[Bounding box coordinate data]
====

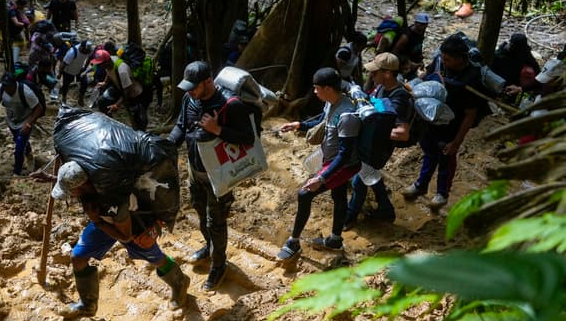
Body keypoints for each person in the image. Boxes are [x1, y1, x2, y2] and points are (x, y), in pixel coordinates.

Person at [52, 161, 189, 319]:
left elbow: (125, 236)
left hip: (131, 227)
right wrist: (52, 178)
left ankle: (180, 282)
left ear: (82, 186)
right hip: (104, 220)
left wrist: (97, 221)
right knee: (78, 257)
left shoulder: (112, 199)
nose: (70, 195)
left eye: (70, 191)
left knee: (156, 258)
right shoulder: (88, 185)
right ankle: (87, 305)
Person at [167, 61, 256, 290]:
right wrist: (167, 146)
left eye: (193, 87)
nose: (189, 92)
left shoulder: (230, 105)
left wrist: (217, 130)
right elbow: (181, 126)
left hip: (219, 176)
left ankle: (219, 265)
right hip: (194, 171)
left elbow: (248, 139)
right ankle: (209, 247)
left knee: (215, 222)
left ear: (208, 82)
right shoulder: (190, 99)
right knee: (199, 209)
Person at [275, 68, 362, 259]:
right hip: (332, 160)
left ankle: (293, 242)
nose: (314, 92)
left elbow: (345, 155)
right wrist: (299, 125)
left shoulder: (347, 115)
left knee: (304, 194)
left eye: (316, 88)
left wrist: (322, 178)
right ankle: (335, 240)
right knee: (339, 195)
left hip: (344, 164)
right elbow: (323, 122)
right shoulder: (332, 104)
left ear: (328, 88)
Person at [402, 33, 483, 209]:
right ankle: (421, 186)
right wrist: (413, 85)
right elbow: (427, 76)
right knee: (429, 153)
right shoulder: (439, 62)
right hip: (430, 119)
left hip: (451, 125)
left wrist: (456, 142)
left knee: (446, 157)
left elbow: (470, 114)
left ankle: (441, 194)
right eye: (443, 58)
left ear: (460, 59)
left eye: (448, 59)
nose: (444, 62)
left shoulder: (471, 80)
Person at [345, 53, 414, 225]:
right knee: (369, 173)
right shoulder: (381, 87)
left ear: (388, 74)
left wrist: (377, 130)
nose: (371, 75)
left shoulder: (400, 97)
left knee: (359, 179)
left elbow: (403, 133)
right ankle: (386, 209)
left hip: (380, 146)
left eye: (375, 73)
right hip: (369, 140)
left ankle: (349, 217)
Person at [0, 72, 45, 175]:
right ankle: (29, 155)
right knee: (19, 141)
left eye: (8, 85)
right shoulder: (1, 88)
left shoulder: (25, 92)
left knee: (19, 149)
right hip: (12, 121)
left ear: (14, 83)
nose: (6, 88)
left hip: (25, 121)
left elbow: (39, 108)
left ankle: (17, 173)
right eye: (4, 85)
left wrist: (28, 124)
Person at [92, 48, 148, 130]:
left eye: (100, 64)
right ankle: (111, 125)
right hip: (120, 87)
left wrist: (116, 105)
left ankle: (139, 134)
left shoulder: (122, 70)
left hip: (134, 93)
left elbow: (127, 91)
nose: (98, 66)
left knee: (138, 119)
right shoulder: (109, 62)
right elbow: (108, 72)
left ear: (107, 61)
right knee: (102, 102)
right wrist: (105, 82)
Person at [57, 38, 94, 106]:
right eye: (86, 51)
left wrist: (85, 67)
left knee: (84, 82)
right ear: (81, 47)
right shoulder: (72, 52)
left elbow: (89, 58)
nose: (87, 52)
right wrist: (60, 74)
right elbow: (63, 64)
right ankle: (64, 98)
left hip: (79, 69)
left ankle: (81, 98)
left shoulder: (88, 50)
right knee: (66, 85)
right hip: (69, 71)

====

| Instructions to follow |
Drop the pictures and give every line above again exactly.

| Problem solution |
Body keypoints for each person in the image. Boxes are [x1, y1, x2, y2] and points are (x, y), in pixel coordinates.

Person at [52, 161, 189, 319]:
left elbow: (125, 236)
left hip: (131, 227)
right wrist: (52, 178)
left ankle: (180, 282)
left ear: (82, 186)
right hip: (104, 220)
left wrist: (97, 221)
right knee: (78, 257)
left shoulder: (112, 199)
nose: (70, 195)
left eye: (70, 191)
left knee: (156, 258)
right shoulder: (88, 185)
right ankle: (87, 305)
Person at [167, 61, 256, 290]:
right wrist: (167, 146)
left eye: (193, 87)
nose: (189, 92)
left shoulder: (230, 105)
left wrist: (217, 130)
right elbow: (181, 126)
left hip: (219, 176)
left ankle: (219, 265)
right hip: (194, 171)
left elbow: (248, 139)
right ankle: (209, 247)
left knee: (215, 222)
left ear: (208, 82)
right shoulder: (190, 99)
right knee: (199, 209)
Person at [275, 68, 362, 259]:
right hip: (332, 160)
left ankle: (293, 242)
nose: (314, 92)
left elbow: (345, 155)
right wrist: (299, 125)
left shoulder: (347, 115)
left knee: (304, 194)
left eye: (316, 88)
left wrist: (322, 178)
right ankle: (335, 240)
right knee: (339, 195)
left hip: (344, 164)
right elbow: (323, 122)
right shoulder: (332, 104)
left ear: (328, 88)
Person at [402, 33, 483, 209]:
right ankle: (421, 186)
right wrist: (413, 85)
right elbow: (427, 76)
right knee: (429, 153)
right shoulder: (439, 62)
right hip: (430, 119)
left hip: (451, 125)
left wrist: (456, 142)
left knee: (446, 157)
left elbow: (470, 114)
left ankle: (441, 194)
right eye: (443, 58)
left ear: (460, 59)
left eye: (448, 59)
nose: (444, 62)
left shoulder: (471, 80)
Person at [345, 53, 414, 225]:
right knee: (369, 173)
right shoulder: (381, 87)
left ear: (388, 74)
left wrist: (377, 130)
nose: (371, 75)
left shoulder: (400, 97)
left knee: (359, 179)
left elbow: (403, 133)
right ankle: (386, 209)
left hip: (380, 146)
left eye: (375, 73)
right hip: (369, 140)
left ankle: (349, 217)
Person at [0, 72, 45, 175]:
right ankle: (29, 155)
right knee: (19, 141)
left eye: (8, 85)
right shoulder: (1, 88)
left shoulder: (25, 92)
left knee: (19, 149)
right hip: (12, 121)
left ear: (14, 83)
nose: (6, 88)
left hip: (25, 121)
left elbow: (39, 108)
left ankle: (17, 173)
right eye: (4, 85)
left wrist: (28, 124)
Person at [92, 48, 148, 130]:
left eye: (100, 64)
right ankle: (111, 125)
right hip: (120, 87)
left wrist: (116, 105)
left ankle: (139, 134)
left shoulder: (122, 70)
left hip: (134, 93)
left elbow: (127, 91)
nose: (98, 66)
left knee: (138, 119)
right shoulder: (109, 62)
right elbow: (108, 72)
left ear: (107, 61)
right knee: (102, 102)
right wrist: (105, 82)
Person at [57, 38, 94, 106]:
right eye: (86, 51)
left wrist: (85, 67)
left knee: (84, 82)
right ear: (81, 47)
right shoulder: (72, 52)
left elbow: (89, 58)
nose: (87, 52)
right wrist: (60, 74)
right elbow: (63, 64)
right ankle: (64, 98)
left hip: (79, 69)
left ankle: (81, 98)
left shoulder: (88, 50)
right knee: (66, 85)
right hip: (69, 71)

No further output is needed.